Correlation Between HC and XDN
Can any of the company-specific risk be diversified away by investing in both HC and XDN at the same time? Although using a correlation coefficient on its own may not help to predict future stock returns, this module helps to understand the diversifiable risk of combining HC and XDN into the same portfolio, which is an essential part of the fundamental portfolio management process.
By analyzing existing cross correlation between HC and XDN, you can compare the effects of market volatilities on HC and XDN and check how they will diversify away market risk if combined in the same portfolio for a given time horizon. You can also utilize pair trading strategies of matching a long position in HC with a short position of XDN. Check out your portfolio center. Please also check ongoing floating volatility patterns of HC and XDN.
Diversification Opportunities for HC and XDN
Poor diversification
The 3 months correlation between HC and XDN is 0.64. Overlapping area represents the amount of risk that can be diversified away by holding HC and XDN in the same portfolio, assuming nothing else is changed. The correlation between historical prices or returns on XDN and HC is a relative statistical measure of the degree to which these equity instruments tend to move together. The correlation coefficient measures the extent to which returns on HC are associated (or correlated) with XDN. Values of the correlation coefficient range from -1 to +1, where. The correlation of zero (0) is possible when the price movement of XDN has no effect on the direction of HC i.e., HC and XDN go up and down completely randomly.
Pair Corralation between HC and XDN
Assuming the 90 days horizon HC is expected to generate 12.6 times more return on investment than XDN. However, HC is 12.6 times more volatile than XDN. It trades about 0.09 of its potential returns per unit of risk. XDN is currently generating about 0.03 per unit of risk. If you would invest 2.38 in HC on December 27, 2024 and sell it today you would lose (0.18) from holding HC or give up 7.56% of portfolio value over 90 days.

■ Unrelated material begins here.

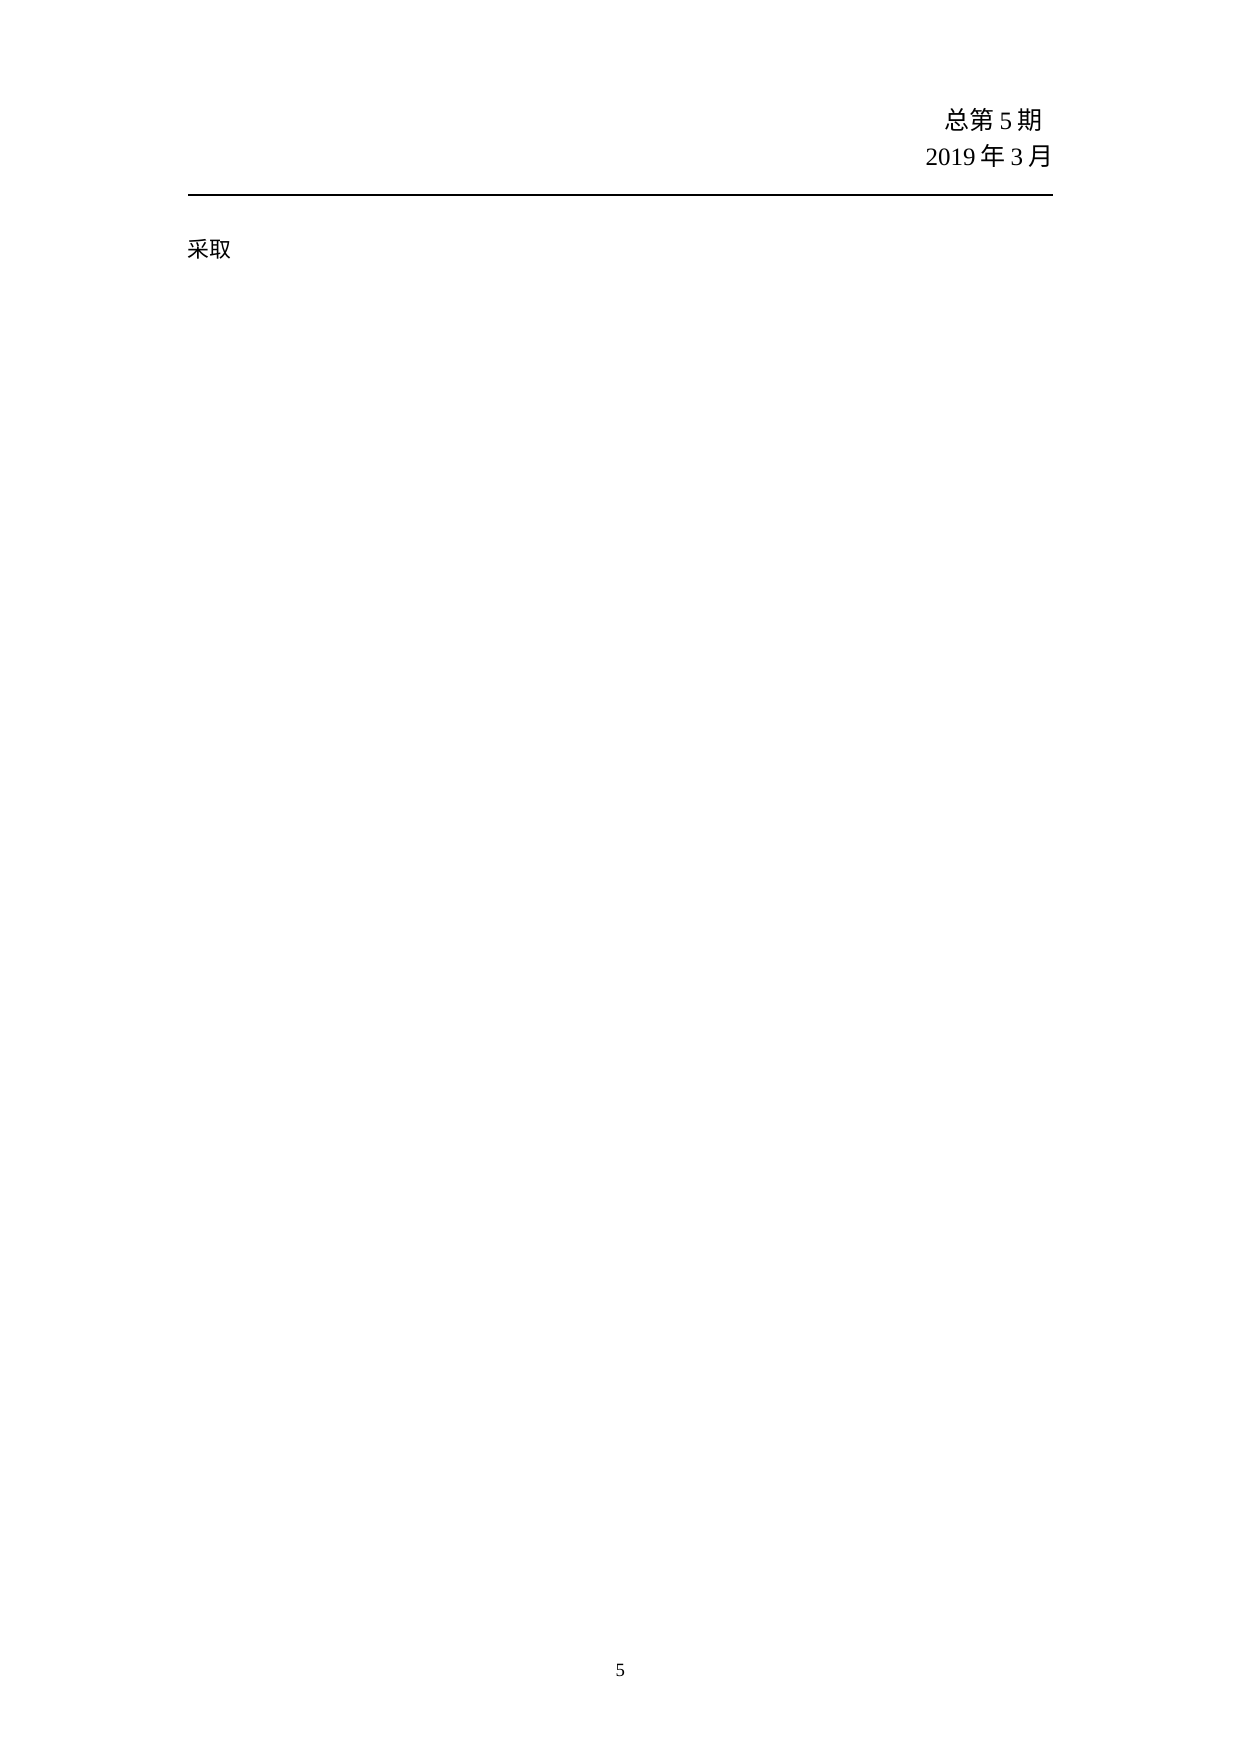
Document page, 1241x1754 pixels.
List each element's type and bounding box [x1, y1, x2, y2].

Time Period | 3 Months [change] |
Direction | Moves Together |
Strength | Significant |
Accuracy | 100.0% |
Values | Daily Returns |
HC vs. XDN
Performance |
Timeline |
HC |
XDN |
HC and XDN Volatility Contrast
Predicted Return Density |
Returns |
Pair Trading with HC and XDN
The main advantage of trading using opposite HC and XDN positions is that it hedges away some unsystematic risk. Because of two separate transactions, even if HC position performs unexpectedly, XDN can make up some of the losses. Pair trading also minimizes risk from directional movements in the market. For example, if an entire industry or sector drops because of unexpected headlines, the short position in XDN will offset losses from the drop in XDN's long position.The idea behind HC and XDN pairs trading is to make the combined position market-neutral, meaning the overall market's direction will not affect its win or loss (or potential downside or upside). This can be achieved by designing a pairs trade with two highly correlated stocks or equities that operate in a similar space or sector, making it possible to obtain profits through simple and relatively low-risk investment.Check out your portfolio center.Note that this page's information should be used as a complementary analysis to find the right mix of equity instruments to add to your existing portfolios or create a brand new portfolio. You can also try the Technical Analysis module to check basic technical indicators and analysis based on most latest market data.